After the safe return of the first Apollo Moon-landing mission (Apollo 11), Beddingfield was assigned to the Space Shuttle program in August 1969. He was the first NASA Kennedy Space Center employee assigned to the program and worked on the shuttle in a number of progressively responsible positions through its first 23 flights. One of the responsibilities assigned to him was selecting the location of the Shuttle Landing Facility (SLF) and the design of the runway. He retired from NASA as the deputy director of shuttle operations in November 1985.

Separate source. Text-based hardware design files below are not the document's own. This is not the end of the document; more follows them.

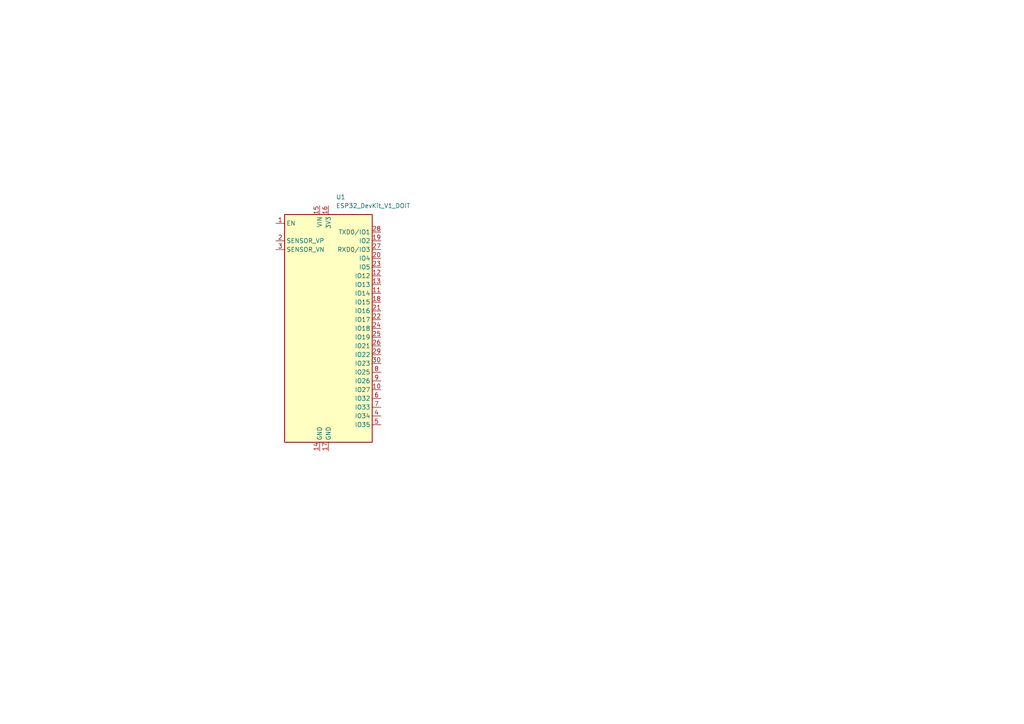
<source format=kicad_sch>
(kicad_sch
	(version 20231120)
	(generator "eeschema")
	(generator_version "8.0")
	(uuid "c98a1727-68a2-4147-9061-b7cb623ac6de")
	(paper "A4")
	
	(symbol
		(lib_id "bzd:ESP32_DevKit_V1_DOIT")
		(at 95.25 95.25 0)
		(unit 1)
		(exclude_from_sim no)
		(in_bom yes)
		(on_board yes)
		(dnp no)
		(fields_autoplaced yes)
		(uuid "f49b7634-631c-4739-9e1d-7e540aa534c1")
		(property "Reference" "U1"
			(at 97.4441 57.15 0)
			(effects
				(font
					(size 1.27 1.27)
				)
				(justify left)
			)
		)
		(property "Value" "ESP32_DevKit_V1_DOIT"
			(at 97.4441 59.69 0)
			(effects
				(font
					(size 1.27 1.27)
				)
				(justify left)
			)
		)
		(property "Footprint" "bzd:esp32_devkit_v1_doit"
			(at 83.82 60.96 0)
			(effects
				(font
					(size 1.27 1.27)
				)
				(hide yes)
			)
		)
		(property "Datasheet" "https://aliexpress.com/item/32864722159.html"
			(at 83.82 60.96 0)
			(effects
				(font
					(size 1.27 1.27)
				)
				(hide yes)
			)
		)
		(property "Description" "32-bit microcontroller module with WiFi and Bluetooth"
			(at 95.25 95.25 0)
			(effects
				(font
					(size 1.27 1.27)
				)
				(hide yes)
			)
		)
		(pin "15"
			(uuid "0b8f88df-47cd-4098-992e-ad022b63b3b7")
		)
		(pin "21"
			(uuid "d8dc64a9-29d2-4e96-b0b7-679d2e2b980c")
		)
		(pin "10"
			(uuid "d3b00c30-f827-4b9f-90af-d3fa1091e28b")
		)
		(pin "1"
			(uuid "dd7a2b03-a120-44f1-baa1-f2278629a520")
		)
		(pin "5"
			(uuid "e986d2ad-3d37-4330-aa37-fbd1135c6552")
		)
		(pin "3"
			(uuid "c05d9d3d-6910-4e98-aab9-f53875e39fac")
		)
		(pin "20"
			(uuid "15a0eff3-39cd-478d-92b2-4e050d76e97d")
		)
		(pin "29"
			(uuid "daa4e1c1-9879-4f1e-8c3c-26c92b0622e1")
		)
		(pin "14"
			(uuid "d977fe45-8727-49e3-b0a3-d5b584443363")
		)
		(pin "25"
			(uuid "fa3446ab-6708-43d8-892a-2464ede3a0e3")
		)
		(pin "26"
			(uuid "dba7a96e-3ef5-4bda-be21-3bc7cbeee9b8")
		)
		(pin "7"
			(uuid "19090467-bec2-4f01-9f8f-a1e2352356af")
		)
		(pin "13"
			(uuid "c7f2a09b-d6e1-4053-a4bf-5a98fee12e19")
		)
		(pin "28"
			(uuid "313a69bc-0d34-4de3-9725-09eb878f9088")
		)
		(pin "27"
			(uuid "ec3523cd-5653-47ce-8cf5-d107761836f1")
		)
		(pin "2"
			(uuid "a0a126ae-2a9e-42d6-95d7-079ea450be0a")
		)
		(pin "24"
			(uuid "6b689777-5e0a-4433-a074-352e9bfaa4f6")
		)
		(pin "18"
			(uuid "c50a96c6-f154-4198-bcf6-565222b87e03")
		)
		(pin "19"
			(uuid "4b86ba47-18e7-421a-b2fa-f4cf1ae38b4c")
		)
		(pin "11"
			(uuid "459c2d41-0942-4eb7-bf2a-cb37e99ce923")
		)
		(pin "30"
			(uuid "e53d5856-a6e8-41b1-8c50-95afc6c7092c")
		)
		(pin "17"
			(uuid "04b64ea0-2c3b-4786-8239-7012c5678f9a")
		)
		(pin "12"
			(uuid "bb3d7c86-15de-45a0-8392-700ee7f56301")
		)
		(pin "6"
			(uuid "ac37da62-ce65-4a2c-92c7-6c53527619db")
		)
		(pin "22"
			(uuid "95d90661-0b2e-49ef-a248-f8ae6ccbaa42")
		)
		(pin "23"
			(uuid "9cfdc3db-daf1-49c1-b5e2-393683fe24a2")
		)
		(pin "4"
			(uuid "33f13576-227d-454b-ae0f-9437bf42876a")
		)
		(pin "8"
			(uuid "8a3f86f3-cd8d-4489-90b6-2ff10fa59a3b")
		)
		(pin "16"
			(uuid "ec56ea79-6c08-45a4-b68d-5b3cafa0f272")
		)
		(pin "9"
			(uuid "cb05a9c1-b847-40a2-af79-0736249dc9b4")
		)
		(instances
			(project "jardinier2000"
				(path "/c98a1727-68a2-4147-9061-b7cb623ac6de"
					(reference "U1")
					(unit 1)
				)
			)
		)
	)
	(sheet_instances
		(path "/"
			(page "1")
		)
	)
)

</source>
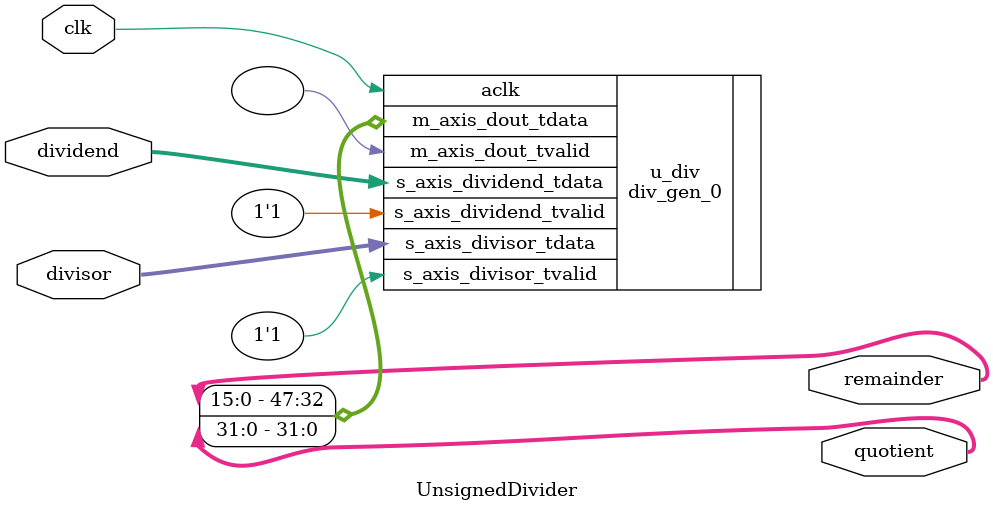
<source format=v>
module UnsignedDivider(
    input clk,
    input [31:0] dividend,
    input [15:0] divisor,
    output [31:0] quotient,
    output [15:0] remainder
);

    div_gen_0 u_div (
        .aclk(clk),
        .s_axis_divisor_tvalid(1'b1),
        .s_axis_divisor_tdata(divisor),
        .s_axis_dividend_tvalid(1'b1),
        .s_axis_dividend_tdata(dividend),
        .m_axis_dout_tvalid(),
        .m_axis_dout_tdata({remainder, quotient})
    );

endmodule
</source>
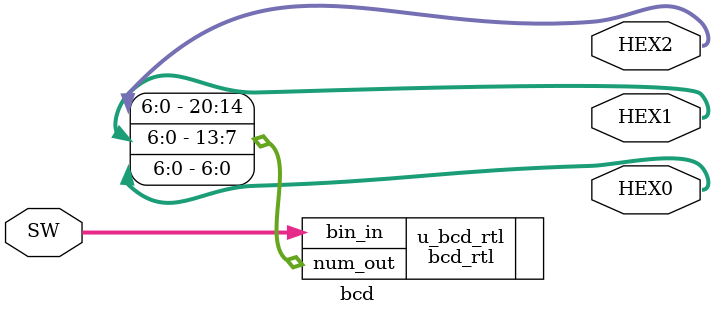
<source format=v>
module bcd (
    input [7: 0] SW,
    output [6: 0] HEX0,
    output [6: 0] HEX1,
    output [6: 0] HEX2
);
    
    bcd_rtl #(
        .BIN_WIDTH 	(8  ),
        .BCD_CNT   	(3  )
    )u_bcd_rtl(
        .bin_in  	(SW   ),
        .num_out 	({HEX2, HEX1, HEX0}  )
    );
    
endmodule
</source>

===Retirement and death===

In retirement Beddingfield was an advocate for the space program and was a frequent commentator on local and national TV during shuttle launches. He also contributed to many space history initiatives by NASA or private entities. He served as president of the Florida chapter of the NASA Alumni League from 1994-1996.

He volunteered his time to the US Space Walk of Fame Foundation and served on its board of directors after its inception. He was also a lifetime member of the Merritt Island Wildlife Association and served on its board. He also volunteered weekly at the Valiant Air Command Warbird Museum.

Beddingfield died on June 13, 2012, in Titusville, Florida at age 78.

==Recognition==
During his 26-year NASA career, he received numerous forms of recognition for his service. Among them was the NASA Exceptional Service Medal for both the Apollo and the Shuttle programs. He also received a Lifetime Achievement Award in 2006 from the Florida Committee of the National Space Club.